The Place Between Comfort and Meaning
Author: Angela CraigIn a letter to his son, Eduard (1930), Albert Einstein wrote: “People are like bicycles. They can keep their balance only as long as they keep moving.”
Victor Frankl, the renowned, Austrian neurologist, psychiatrist and best-selling author of, Man’s Search for Meaning would call this forward movement, the search for meaning, the pursuit of a higher goal or purpose.
Frankl wrote, “There is a tension between what one has already achieved and what one still ought to accomplish, or the gap between what one is and what one should become.”
Have you ever noticed how uncomfortable this place of tension is?
Our human response is to find a place of equilibrium a place of comfort.
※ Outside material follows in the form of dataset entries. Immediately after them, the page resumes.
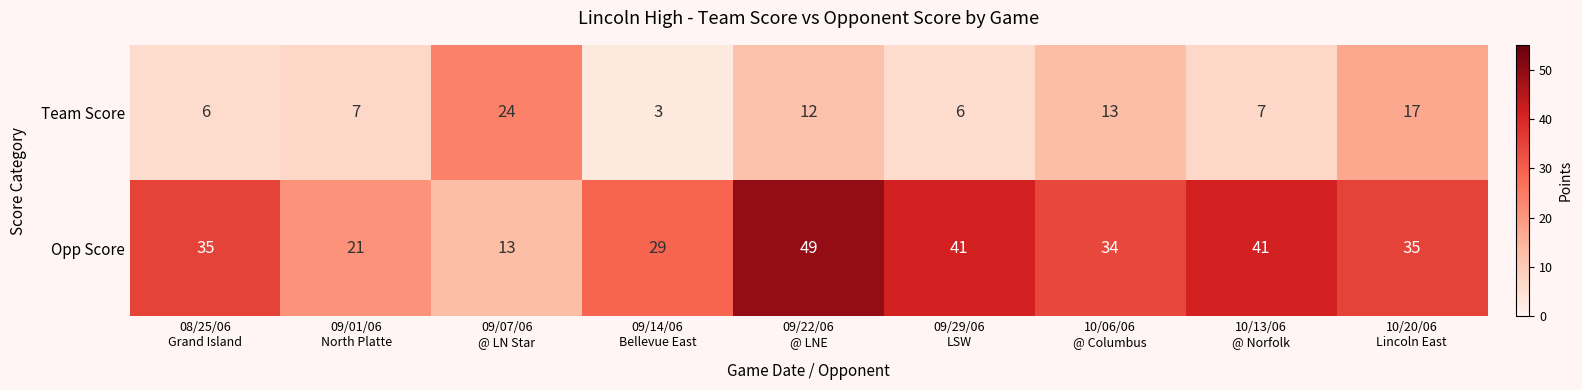

What is the average value of the Team Score series?

11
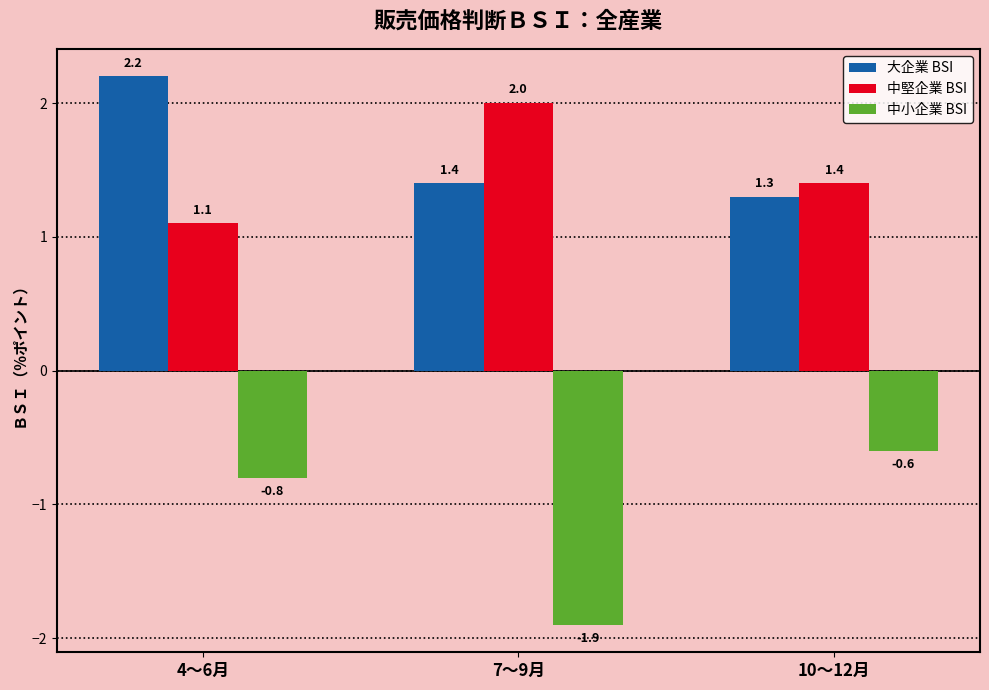

Reading left to right, transcribe all the data shown in this chart.

大企業 BSI: 4～6月=2.2	7～9月=1.4	10～12月=1.3
中堅企業 BSI: 4～6月=1.1	7～9月=2.0	10～12月=1.4
中小企業 BSI: 4～6月=-0.8	7～9月=-1.9	10～12月=-0.6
But Frankl believed that a man’s natural desire for a place of equilibrium is dangerous.
“What he needs is not the discharge of tension at any cost but the call of a potential meaning waiting to be fulfilled by him” stated Frankl.
Like balancing on a bicycle, embracing a life a tension is not random but has intention and purpose. Without intention and purpose the bicyclist will fall off their bike and never reach his or her destination. The mental toughness and physical stress one will endure on their bicycle journey of life can be measured against the goals they have set.
So I have to ask you, are you on a stationary bike or are you on a mountain bike climbing your goals to a life of meaning?
Are you striving for the safety of a normal existence or are you pushing through the tension of a purpose driven life?
Think about your destination – the place of meaning and purpose in your life. What do you see when you crest the top of the hill? Who is waiting for you? How will you celebrate? How will your experience speak into the lives of others?
In the words of Victor Frankl, your destination is a unique. There is no one in this world that can fulfill the mission or vocation that you have been gifted with. You are no replaceable.
Go for it! A life of meaning and purpose is worth pursuing!